The fact is that the increase in likes is not linear. And the longer the post is published, the less it likes. And we need to take into account this decline in activity.
The formula for the calculation is as follows:
R = likes / (time^β)
Where β is our damping factor. It can be calculated by the formula:
β = 1 / τ
Where τ is the time during which the growth of likes has decreased by a factor of
e .
Implementation
We will need:
- NodeJs, which will upload hourly information about posts for the last 30 days
- Database in which the status of records of the previous cycle will be stored
The algorithm is as follows:
- Download entries from Facebook. For each entry we need:
- ID
- Posting time
- Number of likes
- Increase likes per hour (this parameter will be calculated and added by ourselves)
- Find and load from the database the state of each record that was saved during the previous cycle (an hour ago)

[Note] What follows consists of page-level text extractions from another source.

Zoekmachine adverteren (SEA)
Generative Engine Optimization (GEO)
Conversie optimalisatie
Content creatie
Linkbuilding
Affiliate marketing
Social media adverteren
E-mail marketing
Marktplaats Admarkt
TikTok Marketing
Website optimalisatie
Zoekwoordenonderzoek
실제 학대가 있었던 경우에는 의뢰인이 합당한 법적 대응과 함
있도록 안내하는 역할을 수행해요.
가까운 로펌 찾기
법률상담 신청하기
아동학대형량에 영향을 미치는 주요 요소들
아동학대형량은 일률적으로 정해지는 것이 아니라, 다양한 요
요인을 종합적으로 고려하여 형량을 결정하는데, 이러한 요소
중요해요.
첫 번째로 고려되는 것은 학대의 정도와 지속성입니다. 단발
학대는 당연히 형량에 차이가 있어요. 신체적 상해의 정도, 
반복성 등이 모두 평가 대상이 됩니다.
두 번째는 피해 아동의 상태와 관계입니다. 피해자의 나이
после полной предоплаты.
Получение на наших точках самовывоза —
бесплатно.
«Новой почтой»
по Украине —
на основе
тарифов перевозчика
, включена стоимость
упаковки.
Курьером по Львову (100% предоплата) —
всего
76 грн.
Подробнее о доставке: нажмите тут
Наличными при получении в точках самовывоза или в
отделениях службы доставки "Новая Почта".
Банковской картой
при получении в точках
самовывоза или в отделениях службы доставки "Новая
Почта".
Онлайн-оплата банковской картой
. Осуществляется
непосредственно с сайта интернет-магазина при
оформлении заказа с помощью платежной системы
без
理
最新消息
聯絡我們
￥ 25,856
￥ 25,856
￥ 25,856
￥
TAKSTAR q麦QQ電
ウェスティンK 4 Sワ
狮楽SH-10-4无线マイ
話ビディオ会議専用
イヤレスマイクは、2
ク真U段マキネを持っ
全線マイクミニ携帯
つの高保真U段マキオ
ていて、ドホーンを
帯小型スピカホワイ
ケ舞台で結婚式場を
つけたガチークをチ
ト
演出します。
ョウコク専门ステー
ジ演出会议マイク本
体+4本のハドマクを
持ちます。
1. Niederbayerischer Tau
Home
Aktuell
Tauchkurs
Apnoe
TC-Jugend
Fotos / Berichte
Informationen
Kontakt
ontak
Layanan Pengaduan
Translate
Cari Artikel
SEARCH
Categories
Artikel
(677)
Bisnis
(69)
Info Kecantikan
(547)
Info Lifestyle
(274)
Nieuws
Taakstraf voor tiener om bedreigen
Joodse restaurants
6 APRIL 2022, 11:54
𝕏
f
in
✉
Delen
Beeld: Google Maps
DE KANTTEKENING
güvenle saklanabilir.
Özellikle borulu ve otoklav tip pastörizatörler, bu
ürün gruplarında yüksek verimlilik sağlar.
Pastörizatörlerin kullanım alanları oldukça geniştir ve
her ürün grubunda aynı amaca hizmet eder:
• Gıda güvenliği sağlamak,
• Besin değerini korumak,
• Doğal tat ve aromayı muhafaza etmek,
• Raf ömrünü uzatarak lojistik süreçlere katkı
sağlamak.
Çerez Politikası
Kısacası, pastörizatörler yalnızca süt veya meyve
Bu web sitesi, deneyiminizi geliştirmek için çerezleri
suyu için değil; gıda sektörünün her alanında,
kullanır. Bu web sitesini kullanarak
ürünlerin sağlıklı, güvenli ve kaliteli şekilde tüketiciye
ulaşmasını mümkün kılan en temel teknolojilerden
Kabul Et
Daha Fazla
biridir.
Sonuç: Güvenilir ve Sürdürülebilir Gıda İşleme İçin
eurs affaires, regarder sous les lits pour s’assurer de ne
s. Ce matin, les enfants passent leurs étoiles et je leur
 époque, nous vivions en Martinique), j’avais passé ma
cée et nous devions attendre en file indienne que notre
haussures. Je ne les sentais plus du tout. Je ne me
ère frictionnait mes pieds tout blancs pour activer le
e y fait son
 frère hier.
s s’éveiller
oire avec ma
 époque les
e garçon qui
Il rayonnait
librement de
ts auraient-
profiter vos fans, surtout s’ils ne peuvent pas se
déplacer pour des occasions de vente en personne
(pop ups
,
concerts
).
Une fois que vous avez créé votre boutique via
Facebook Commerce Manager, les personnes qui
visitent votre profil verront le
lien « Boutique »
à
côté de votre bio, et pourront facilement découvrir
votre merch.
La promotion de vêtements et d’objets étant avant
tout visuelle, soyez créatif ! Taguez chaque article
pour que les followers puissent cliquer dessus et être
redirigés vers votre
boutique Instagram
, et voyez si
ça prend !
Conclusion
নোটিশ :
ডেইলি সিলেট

- We calculate the decay rate individually for each record:
- Comparing the number of likes of the current and previous cycle, we calculate the growth of likes in the current hour (ΔL)
- Now that we have a growth in likes for the current (ΔL) and the previous interval (ΔpL) we can calculate the drop in activity for the current record. This can be done by the formula:
βp = 1 / ( (ΔpL - (ΔpL/e)) / ((ΔpL-ΔL)/time) )
Where time is the number of seconds between requests.
- Calculate the average rate of decline (β) for the entire page.
- We calculate the rating for each post using the formula
R = likes / (time^β)
- We calculate the average rating for the entire page.
- We select records whose individual rating exceeds the average value for a page by 2 (or more) times.
- We save all the records in the database for the next iteration. Do not forget to add a field with the value ΔL
Using this approach, we can determine those records that are most likely to cause more interest in the future. In the calculations, we take into account both the date of publication of the recording and the activity of the audience, which allows us to obtain the most accurate results.